FNR: Same as FPR, but for truly positive examples that are labeled negative.
TRP/Recall: Of all of the truly positive examples, what fraction of them were predicted positive. A Recall of 1 means every positive example was labelled positive. This is called “Recall” in the terminology that the positive label is often trying to find some condition (e.g., a disease) and we are interested in how many of the instances of that disease we correctly find.
Precision: Of all of the things predicted as a positive label, which fraction of them are actually positive examples. A Precision of 1 means every example predicted positive is actually a positive example.
F1-Score: A metric that tries to measure both precision and recall at the same time. An easy way to increase recall is to decrease precision (predict all examples positive), and vice versa. The F1-score combines both so you need both good precision and recall to get a high F1-Score.
Don’t worry too much about those details right now, we just want to present these metrics as a reference to look back on when asked to interpret a particular metric.
5.9. Aside: Learning Theory#
Before concluding this introductory chapter on classification, we want to take a quick segue to the theoretical background behind machine learning. In particular, we want to discuss the role of how much training data we have on the quality of our models.
There is a lot of theoretical machine learning research to find how much data we might need to guarantee a model with a particular error rate. Typically more (quality) data is better, but you can actually find bounds on how much data is necessary. We don’t discuss all of these results here, but provide a link to some extra resources ona the side here. What we do want to discuss is the role of how increasing our amount of training data affects our model’s error.

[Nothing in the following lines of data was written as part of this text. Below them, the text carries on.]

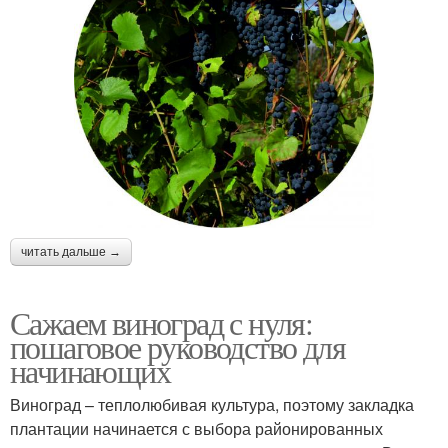
читать дальше →
Сажаем виноград с нуля:
пошаговое руководство для
начинающих
Виноград – теплолюбивая культура, поэтому закладка
плантации начинается с выбора районированных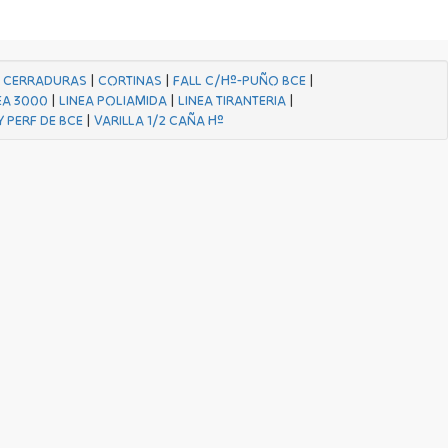
|
CERRADURAS
|
CORTINAS
|
FALL C/Hº-PUÑO BCE
|
EA 3000
|
LINEA POLIAMIDA
|
LINEA TIRANTERIA
|
Y PERF DE BCE
|
VARILLA 1/2 CAÑA Hº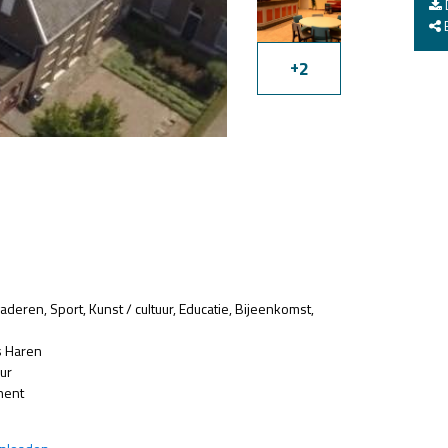
E
+
2
gaderen
Sport
Kunst / cultuur
Educatie
Bijeenkomst
s Haren
ur
nent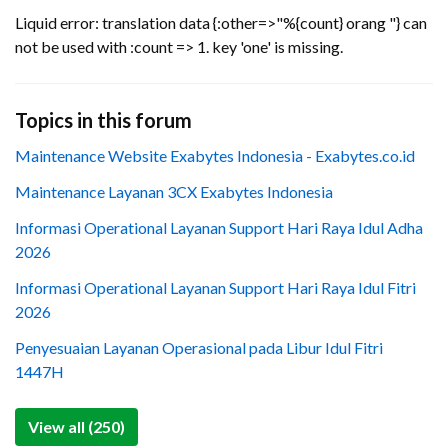
Liquid error: translation data {:other=>"%{count} orang "} can
not be used with :count => 1. key 'one' is missing.
Topics in this forum
Maintenance Website Exabytes Indonesia - Exabytes.co.id
Maintenance Layanan 3CX Exabytes Indonesia
Informasi Operational Layanan Support Hari Raya Idul Adha
2026
Informasi Operational Layanan Support Hari Raya Idul Fitri
2026
Penyesuaian Layanan Operasional pada Libur Idul Fitri
1447H
View all (250)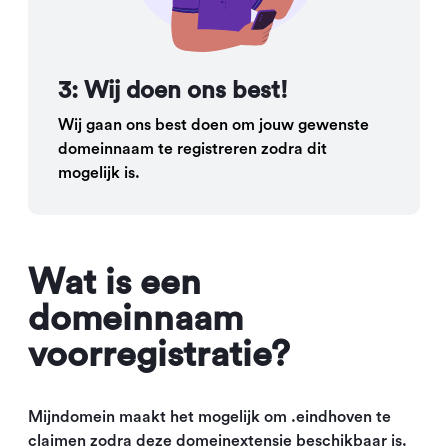
3: Wij doen ons best!
Wij gaan ons best doen om jouw gewenste
domeinnaam te registreren zodra dit
mogelijk is.
Wat is een
domeinnaam
voorregistratie?
Mijndomein maakt het mogelijk om .eindhoven te
claimen zodra deze domeinextensie beschikbaar is.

It’s important to note that in this graph we are considering a single model complexity and varying the amount of data we give it. When there is too little data, the model complexity might be too great and it will overfit. As we increase the training data size, but keep the model complexity the same, we see a decrease in true error. Do we expect the true error to go to zero in the limit that we have infinite training data?

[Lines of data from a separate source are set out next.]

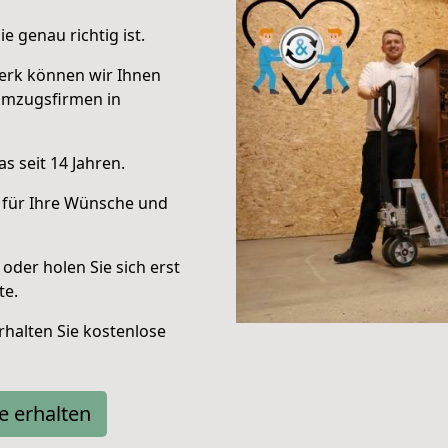
e genau richtig ist.
erk können wir Ihnen
Umzugsfirmen in
s seit 14 Jahren.
 für Ihre Wünsche und
oder holen Sie sich erst
te.
halten Sie kostenlose
e erhalten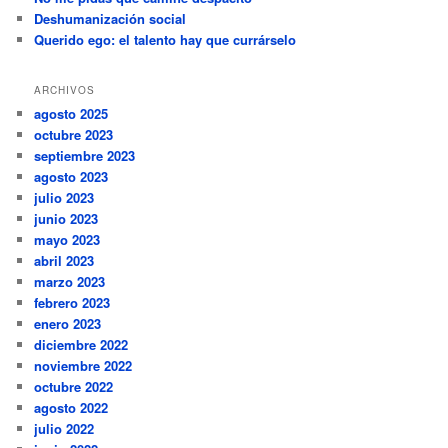
Deshumanización social
Querido ego: el talento hay que currárselo
ARCHIVOS
agosto 2025
octubre 2023
septiembre 2023
agosto 2023
julio 2023
junio 2023
mayo 2023
abril 2023
marzo 2023
febrero 2023
enero 2023
diciembre 2022
noviembre 2022
octubre 2022
agosto 2022
julio 2022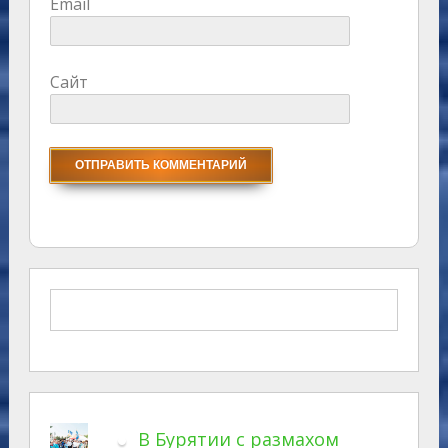
Email
Сайт
В Бурятии с размахом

This decrease in error we are seeing is a result in the variance of the model decreasing as we add more data. A 20-degree polynomial has less room to wiggle around when there are 2 billion training points. But remember that variance is not the only source of error! Bias and the irreducible noise are too! Adding extra training data doesn’t actually remove our noise. Additionally, it doesn’t decrease our model’s bias either! If linear model is being used to approximate a degree 3 polynomial, that bias (being the wrong model type) will be wrong no matter how much data we throw at it. In other words, the true error in the limit of infinite training data will be the bias (squared) plus the irreducible noise.
How do we expect a more complicated model would fair as you increase the training data size? So for example, what if we compared these learning curves for a model trained on unigram features vs one trained on bigram features. We would see the same overall pattern that true error decreases over time, but there might be some specifics differences to note.
So some things to note:
We might expect that the true error for the more complicated model to be higher than the simpler model when there isn’t a lot of training data. This might be a result of overfitting causing the true error to be higher. We do note that this isn’t a guarantee though since it depends a lot on the data and modeling task.

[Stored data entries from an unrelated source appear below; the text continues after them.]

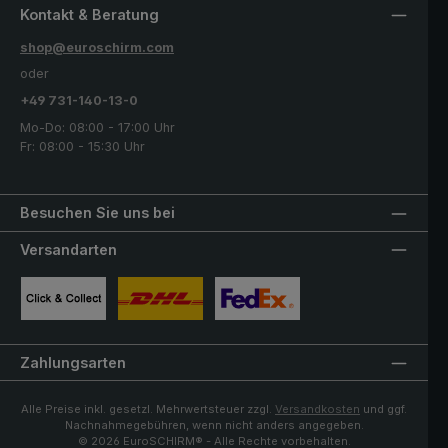
Kontakt & Beratung
shop@euroschirm.com
oder
+49 731-140-13-0
Mo-Do: 08:00 - 17:00 Uhr
Fr: 08:00 - 15:30 Uhr
Besuchen Sie uns bei
Versandarten
Benutzerdefiniertes Bild 1
Benutzerdefiniertes Bild 2
Benutzerdefiniertes Bild 3
Zahlungsarten
Alle Preise inkl. gesetzl. Mehrwertsteuer zzgl.
Versandkosten
und ggf.
Nachnahmegebühren, wenn nicht anders angegeben.
© 2026 EuroSCHIRM® - Alle Rechte vorbehalten.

In the limit where we have infinite training data, the true error of the bigram model also doesn’t reach zero, but it is lower than the unigram model. Why is this? The irreducible noise is the same, but the bias of the more complicated is lower.
5.10. Coming Up#
So in this chapter, we have introduced the concept and terminology for classification and how to evaluate classification models. What we have not discussed is how we actually learn the coefficients for our linear model. We will discuss this in detail on our next chapter on Logistic Regression.